Every year I go through this ritual: being gone too long working on fires and coming home to total household collapse. It's like my house is not my own, and I don't even know where to begin the restoration process. This year I swore I wouldn't put my family through the traditional freak-out demon-mom session, since it really isn't fair to them, so I have spent the last 17 hours employing all types of breathing exercises and chanting little mantras to myself. One step at a time. It's only dirt. It's all fixable. It will be better soon. One load of laundry. Clean the toilet. Wash the dishes. Look in the refrigerator. Walk away, save that for when you are drunk later. Of course it doesn't help that I came home feeling like the worst kind of crap you can imagine. The kind of crap that I can't even tell anybody about because you'd look at me forever like the girl that feels like that kind of crap. Damaging crap. Damaging to my body and mind and soul. My body had the kind of break down while I was away that bodies just shouldn't have. Even old people bodies. The kind with stuff happening that you can't really pay people enough money to deal with because it's that uncool. Like, "kids, when I get old, if I ever start to ______, then just shoot me, ok?" Except I am 36, which granted is old, but not old enough for this stuff. I just want to crawl into my bed and hide. Or die. Or both. But I can't, because then people, like my husband, are like, why are you hiding in bed? And I am like, because I don't want to talk about it. And he is like, what did I do now? And I am like, it's not about you. But go away. And he is like, but we need to unpack the car. And the household has collapsed. Someone needs to re-erect it. And I am like, crap. One more load of laundry. A shower.

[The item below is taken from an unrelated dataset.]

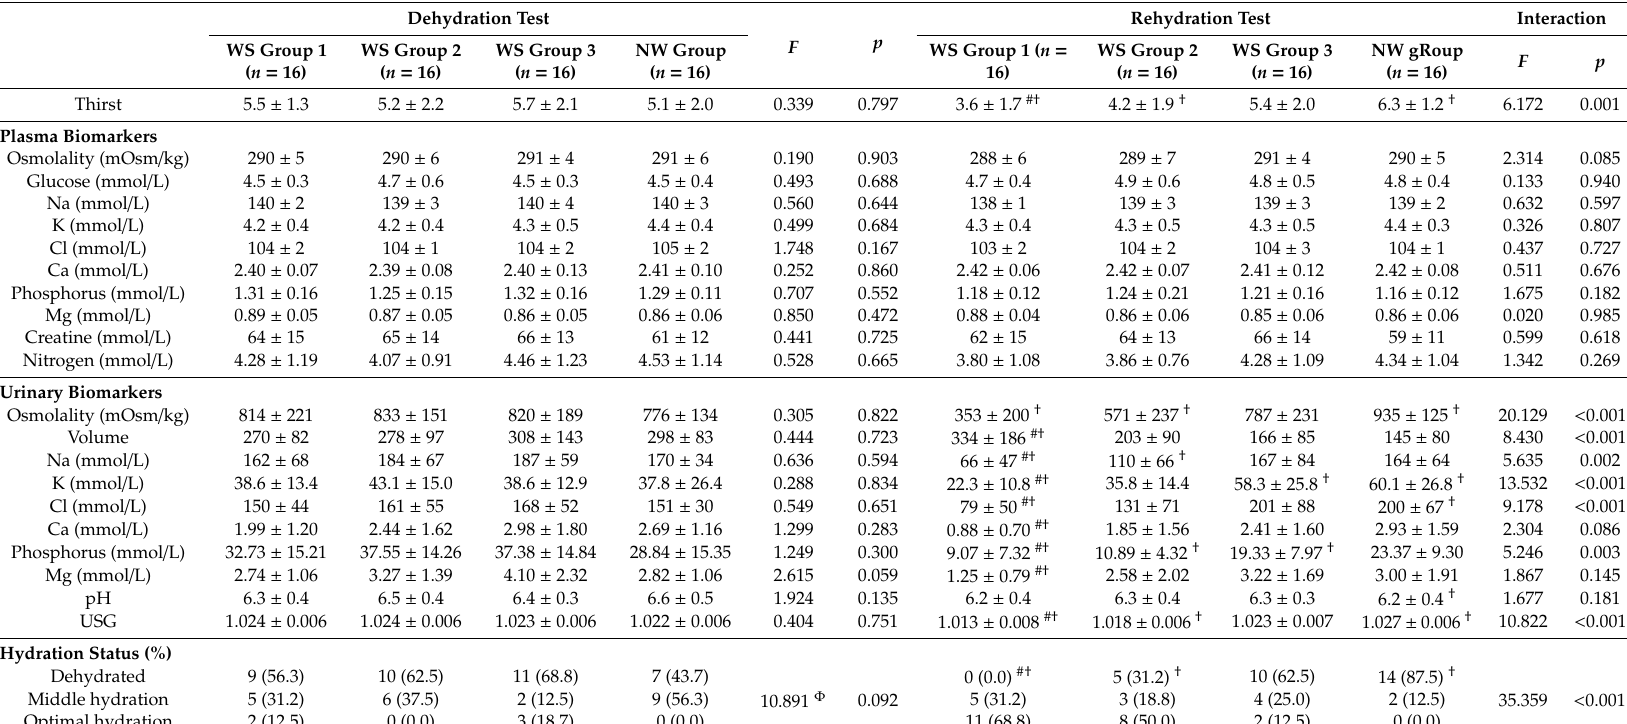
Table 2. Thirst, urine, and plasma biomarkers of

Put on a bra that has been worn less than 5 days in a row. Vacuum. Cut hair out of power head. Vacuum. Do more dishes. Imagine cooking dinner. Do not cry. Imagine going to store to buy dinner. Do not hyperventilate. You used to know how to cook. Vacuum some more. Hide in bed. Succumb to guilt. Clean the bathroom sink. How does it get so gross in a month with less than one person using it? Consider folding laundry. Save that for the drunken later. Put on cleanest pair of sweatpants. Curse broken body. Take a nap.
This is what the day after a month of fire looks like. I just want someone that is dressed like a fairy godmother and who smells really clean to come over here and pat me on my head and say, there there, I know how much your ______ hurts right now, you just relax with these Very Strong Narcotics and some cheap wine while I tear out all of your disgusting carpets and paint your walls and make you Chicken Divan for dinner. That's all. Just that.
Instead, I will load up my long dormant Scentsy warmers that seem to mock me with their futile and fictitious clean smells. I will stare at the family pack of chicken thighs and contemplate how to cook them. I will change my clothes three times, thinking some outfit will make me feel better and like I didn't gain 10 pounds sitting in a very uncomfortable car for 30 days. I will just breathe. And maybe I will start drinking. And as that sets in, I will start to imagine how great our house will be with the new, clean, fresh-wood smelling floors that the fires have bought us. And the new, clean, smooth tiles in the not-disgusting-anymore bathroom after it gets fixed up in a couple of weeks. And all of the other amazing changes that a month of getting-through it has earned. It is so good to be home. Even if the household has collapsed. Every dish needs to be re-washed, every towel folded, every surface decontaminated, de-haired and dusted. By the time my head cold and these other too-bad-to-talk-about maladies have subsided, the house will be clean enough that I won't feel like I need toilet seat covers in my own bathroom and nitrile gloves to touch my own dishes. It's just the combination of a new-old house that still has remnants of someone else's dirt and the haunting aura of a smell that isn't ours, with a month of feral dogs and kids and Nobody That Really Cares, and being out of control. It really all boils down to control. I am out of control of my body, my house, my kids, my life. I put it on hold for too long and lost control. And it isn't necessarily a bad thing. It's a chance to figure out what I can, and should control in my life, and re-evaluate where my priorities are. Clearly in this case it was a clean toilet, since that's the first thing I did last night and then just to be safe, repeated the procedure this morning. I have also had no fewer than three pairs of sweatpants on since nine o clock last night, as if I have been gone from them for so long that they all needed a turn on my body when I got home. Sweatpants are another item of Major Importance in my life, apparently. And I haven't yelled at either of the two kids that have been around, which means that they must be pretty important too. I think I have gotten enough small things done to warrant a nap. Just a small one. And then I will start again.